* **DIRECTIONS FOR THIS TASK**: Each line that contains the word "data" is to be copied from the records below.

:::

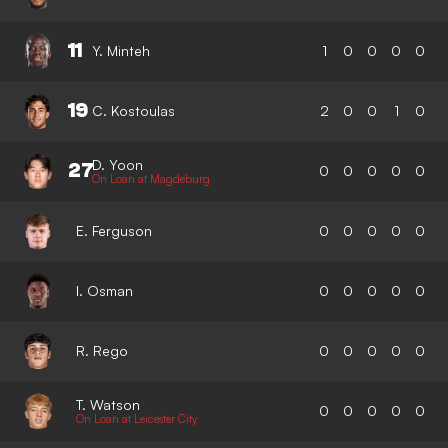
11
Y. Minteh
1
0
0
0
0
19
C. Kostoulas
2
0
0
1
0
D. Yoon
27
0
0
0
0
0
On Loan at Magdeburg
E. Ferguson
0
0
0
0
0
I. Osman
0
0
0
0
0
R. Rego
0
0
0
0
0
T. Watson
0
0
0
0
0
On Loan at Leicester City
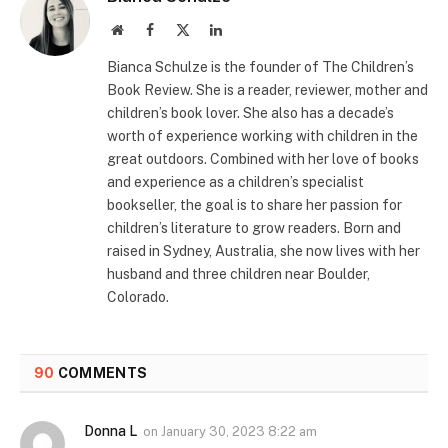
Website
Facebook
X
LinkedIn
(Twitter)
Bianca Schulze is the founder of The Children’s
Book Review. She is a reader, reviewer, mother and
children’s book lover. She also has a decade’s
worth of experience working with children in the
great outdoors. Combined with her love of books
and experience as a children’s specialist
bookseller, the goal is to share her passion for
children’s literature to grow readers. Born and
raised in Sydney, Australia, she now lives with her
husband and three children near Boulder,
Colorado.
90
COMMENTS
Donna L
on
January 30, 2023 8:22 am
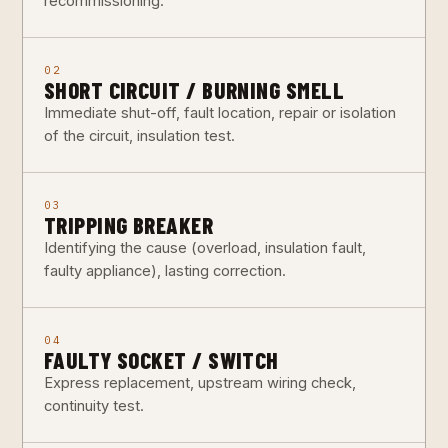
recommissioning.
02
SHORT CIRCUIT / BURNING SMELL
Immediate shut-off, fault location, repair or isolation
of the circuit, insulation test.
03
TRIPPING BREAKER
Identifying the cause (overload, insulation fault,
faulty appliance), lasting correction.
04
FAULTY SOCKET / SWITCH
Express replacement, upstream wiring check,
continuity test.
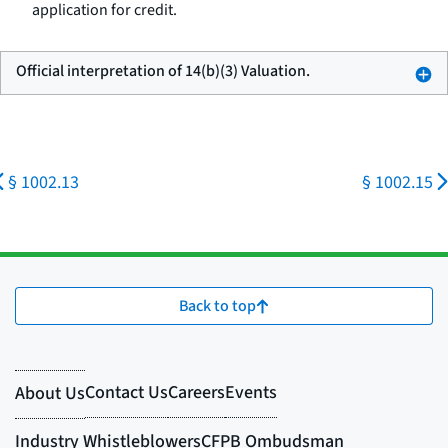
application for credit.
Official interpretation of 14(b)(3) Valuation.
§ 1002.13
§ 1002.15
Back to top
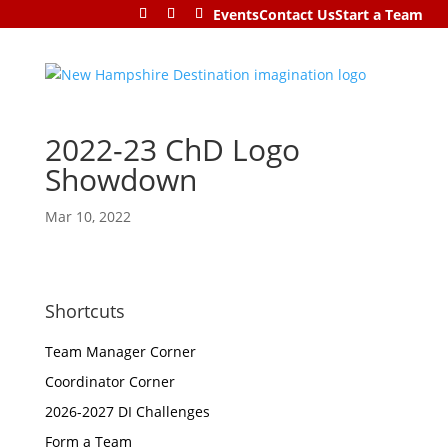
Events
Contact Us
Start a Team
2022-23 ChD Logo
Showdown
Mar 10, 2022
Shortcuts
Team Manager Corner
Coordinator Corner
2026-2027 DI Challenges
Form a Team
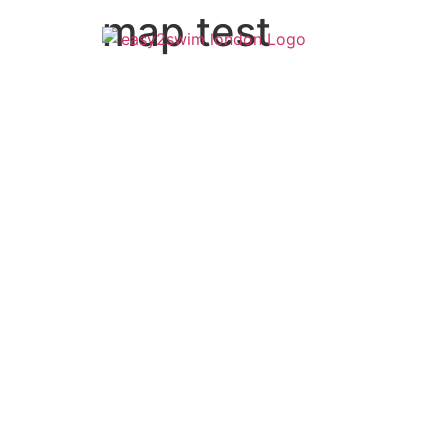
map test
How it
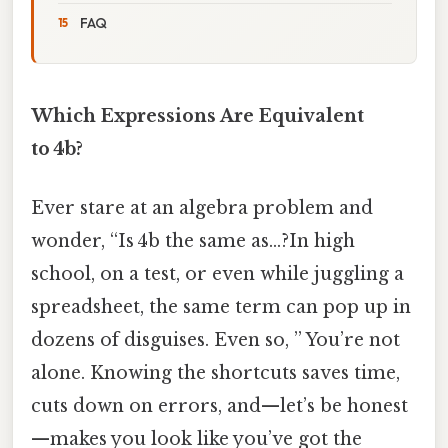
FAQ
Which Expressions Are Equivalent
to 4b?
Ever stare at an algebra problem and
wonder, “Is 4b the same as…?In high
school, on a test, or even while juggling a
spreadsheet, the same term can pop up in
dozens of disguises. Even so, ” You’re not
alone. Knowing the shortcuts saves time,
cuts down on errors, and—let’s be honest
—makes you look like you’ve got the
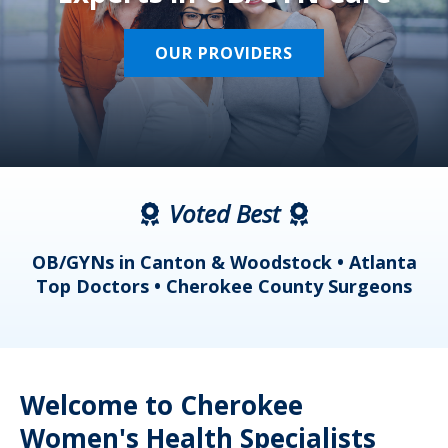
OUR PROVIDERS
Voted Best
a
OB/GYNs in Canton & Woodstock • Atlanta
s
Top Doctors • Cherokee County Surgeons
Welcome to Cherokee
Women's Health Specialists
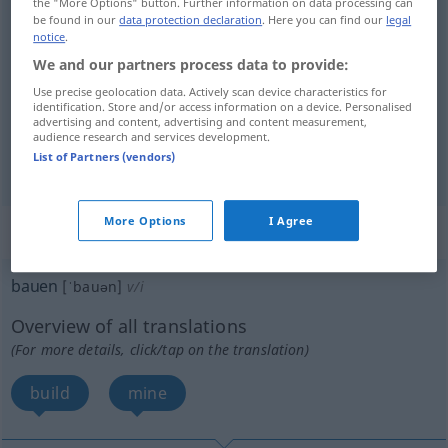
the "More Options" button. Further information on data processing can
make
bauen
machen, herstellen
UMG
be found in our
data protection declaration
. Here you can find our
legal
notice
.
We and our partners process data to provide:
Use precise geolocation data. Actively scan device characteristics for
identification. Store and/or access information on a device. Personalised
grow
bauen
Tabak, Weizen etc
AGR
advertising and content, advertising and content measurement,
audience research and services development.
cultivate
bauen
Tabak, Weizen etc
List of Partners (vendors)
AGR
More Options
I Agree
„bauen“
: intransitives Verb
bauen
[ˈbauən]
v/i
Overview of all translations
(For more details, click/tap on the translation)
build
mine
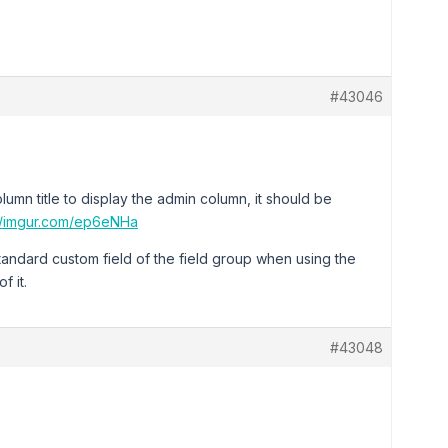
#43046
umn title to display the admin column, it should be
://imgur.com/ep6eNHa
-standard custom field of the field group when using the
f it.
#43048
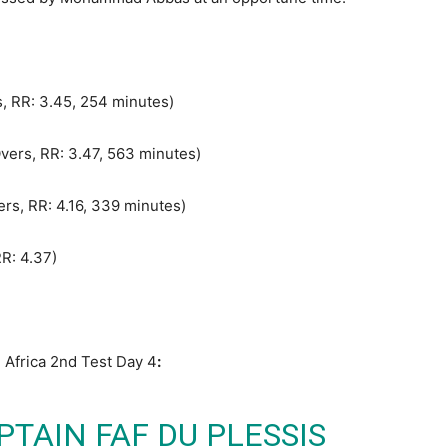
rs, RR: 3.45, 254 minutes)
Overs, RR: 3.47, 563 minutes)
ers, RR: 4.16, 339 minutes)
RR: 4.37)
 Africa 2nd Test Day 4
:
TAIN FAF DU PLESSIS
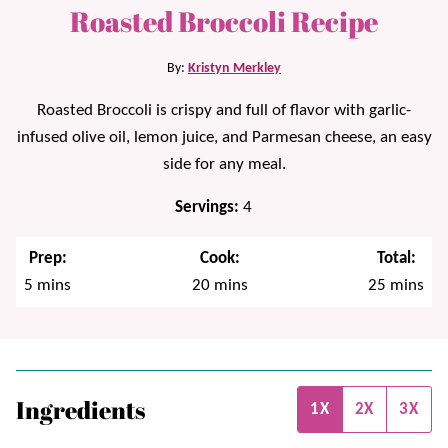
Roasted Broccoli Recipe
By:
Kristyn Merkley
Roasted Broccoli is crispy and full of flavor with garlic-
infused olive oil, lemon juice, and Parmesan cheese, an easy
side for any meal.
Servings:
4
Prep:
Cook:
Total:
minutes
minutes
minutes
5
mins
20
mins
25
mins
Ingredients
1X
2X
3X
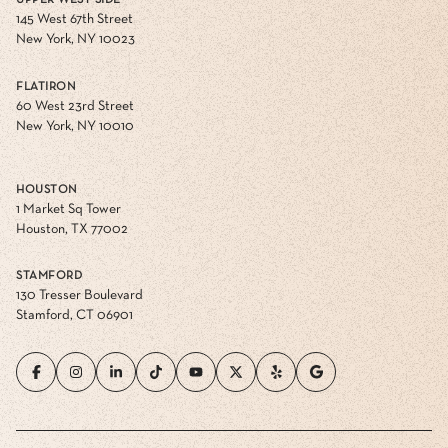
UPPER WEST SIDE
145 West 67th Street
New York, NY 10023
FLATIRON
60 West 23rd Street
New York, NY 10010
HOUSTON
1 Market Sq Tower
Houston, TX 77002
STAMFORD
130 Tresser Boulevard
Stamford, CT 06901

:::

* **TASK OUTPUT**:
the "More Options" button. Further information on data processing can
data protection declaration
We and our partners process data to provide:
Use precise geolocation data. Actively scan device characteristics for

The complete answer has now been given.